━━ SELECTED TEXT ━━
I'm kinda busy recently due to work and do not have access to internet on my working road trip, will sum up everything in this single post.

Work
Got a job as Optus door to door promoter. Working hour is flexible which normally few hours every day. I went to Newcastle with my team for a working road trip last week, but it is not that easy to make sales in country as many poor people there. Only manage to get ONE sale for a week long promoting there under the crazy sun. Will be off to NSW again on 29th Dec then Perth in Jan. But one thing to make me feel good is free travelling and accommodation. My accommodation back in Newcastle was a motel with spa pool. I have a spa bath room in my room too. $4000 for 3 units for a week.
━━━
━━ ENTRIES PROVIDED ━━
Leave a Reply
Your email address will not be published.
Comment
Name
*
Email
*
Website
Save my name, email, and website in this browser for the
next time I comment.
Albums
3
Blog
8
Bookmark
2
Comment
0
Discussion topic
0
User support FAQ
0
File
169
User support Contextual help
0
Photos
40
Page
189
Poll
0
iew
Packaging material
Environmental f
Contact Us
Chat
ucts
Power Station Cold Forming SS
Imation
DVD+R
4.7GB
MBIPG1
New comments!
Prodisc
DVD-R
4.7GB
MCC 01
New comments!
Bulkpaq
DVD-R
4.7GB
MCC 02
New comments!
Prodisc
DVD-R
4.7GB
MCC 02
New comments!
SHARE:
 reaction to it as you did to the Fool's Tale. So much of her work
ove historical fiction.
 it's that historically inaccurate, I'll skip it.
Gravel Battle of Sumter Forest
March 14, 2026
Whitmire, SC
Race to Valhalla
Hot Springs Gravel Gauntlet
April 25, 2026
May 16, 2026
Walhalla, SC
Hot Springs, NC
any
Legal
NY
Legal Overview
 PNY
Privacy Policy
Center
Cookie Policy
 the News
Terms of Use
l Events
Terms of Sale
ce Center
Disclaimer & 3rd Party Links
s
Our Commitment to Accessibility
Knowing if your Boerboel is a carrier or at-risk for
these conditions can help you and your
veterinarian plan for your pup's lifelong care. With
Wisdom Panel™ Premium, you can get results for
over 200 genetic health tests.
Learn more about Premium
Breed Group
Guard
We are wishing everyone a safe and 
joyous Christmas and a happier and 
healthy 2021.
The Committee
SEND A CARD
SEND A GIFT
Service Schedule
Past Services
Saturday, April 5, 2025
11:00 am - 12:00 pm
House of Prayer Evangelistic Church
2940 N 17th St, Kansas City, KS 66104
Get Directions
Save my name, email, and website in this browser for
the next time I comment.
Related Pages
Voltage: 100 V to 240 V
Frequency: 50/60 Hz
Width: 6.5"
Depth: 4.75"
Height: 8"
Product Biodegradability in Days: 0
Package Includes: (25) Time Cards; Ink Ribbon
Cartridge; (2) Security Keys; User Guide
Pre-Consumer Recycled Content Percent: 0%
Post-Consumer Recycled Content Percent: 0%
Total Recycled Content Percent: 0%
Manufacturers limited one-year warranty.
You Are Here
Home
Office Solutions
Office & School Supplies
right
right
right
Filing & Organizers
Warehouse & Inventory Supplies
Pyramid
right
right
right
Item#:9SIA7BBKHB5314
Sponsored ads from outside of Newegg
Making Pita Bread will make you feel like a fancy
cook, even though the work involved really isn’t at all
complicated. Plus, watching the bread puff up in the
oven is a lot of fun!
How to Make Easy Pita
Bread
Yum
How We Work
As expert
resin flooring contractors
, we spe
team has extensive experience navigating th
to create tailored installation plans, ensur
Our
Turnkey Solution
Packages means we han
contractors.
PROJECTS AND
━━━
- [QUESTIONS TO ANSWER]
• 1. Return the part of the promoting-job post between "I'm kinda busy" and "for a week.", inclusive.
• 2. Please give back the lines of the listing from its start through the line holding "Packaging material", inclusive, substituting "Journal" for "Blog" and changing nothing else. Return only those lines.
The listing has no connection to the post about the door-to-door promoting job.

- [ANSWERS FOR THIS EXERCISE]
• 1.
I'm kinda busy recently due to work and do not have access to internet on my working road trip, will sum up everything in this single post.

Work
Got a job as Optus door to door promoter. Working hour is flexible which normally few hours every day. I went to Newcastle with my team for a working road trip last week, but it is not that easy to make sales in country as many poor people there. Only manage to get ONE sale for a week long promoting there under the crazy sun. Will be off to NSW again on 29th Dec then Perth in Jan. But one thing to make me feel good is free travelling and accommodation. My accommodation back in Newcastle was a motel with spa pool. I have a spa bath room in my room too. $4000 for 3 units for a week.

• 2.
Leave a Reply
Your email address will not be published.
Comment
Name
*
Email
*
Website
Save my name, email, and website in this browser for the
next time I comment.
Albums
3
Journal
8
Bookmark
2
Comment
0
Discussion topic
0
User support FAQ
0
File
169
User support Contextual help
0
Photos
40
Page
189
Poll
0
iew
Packaging material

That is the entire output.